▶ **YOUR TASK**: Without changing a character, output all of the records.

[[ ENTRIES PROVIDED open ]]

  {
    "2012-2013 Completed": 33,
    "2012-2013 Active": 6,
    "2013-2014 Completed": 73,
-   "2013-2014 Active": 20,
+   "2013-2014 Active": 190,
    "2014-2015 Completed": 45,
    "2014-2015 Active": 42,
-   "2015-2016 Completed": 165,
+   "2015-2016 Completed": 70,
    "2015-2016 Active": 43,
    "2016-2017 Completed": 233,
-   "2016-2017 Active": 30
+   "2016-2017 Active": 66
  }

[[ ENTRIES PROVIDED closed ]]

▶ **WRITTEN RESPONSE**:
  {
    "2012-2013 Completed": 33,
    "2012-2013 Active": 6,
    "2013-2014 Completed": 73,
-   "2013-2014 Active": 20,
+   "2013-2014 Active": 190,
    "2014-2015 Completed": 45,
    "2014-2015 Active": 42,
-   "2015-2016 Completed": 165,
+   "2015-2016 Completed": 70,
    "2015-2016 Active": 43,
    "2016-2017 Completed": 233,
-   "2016-2017 Active": 30
+   "2016-2017 Active": 66
  }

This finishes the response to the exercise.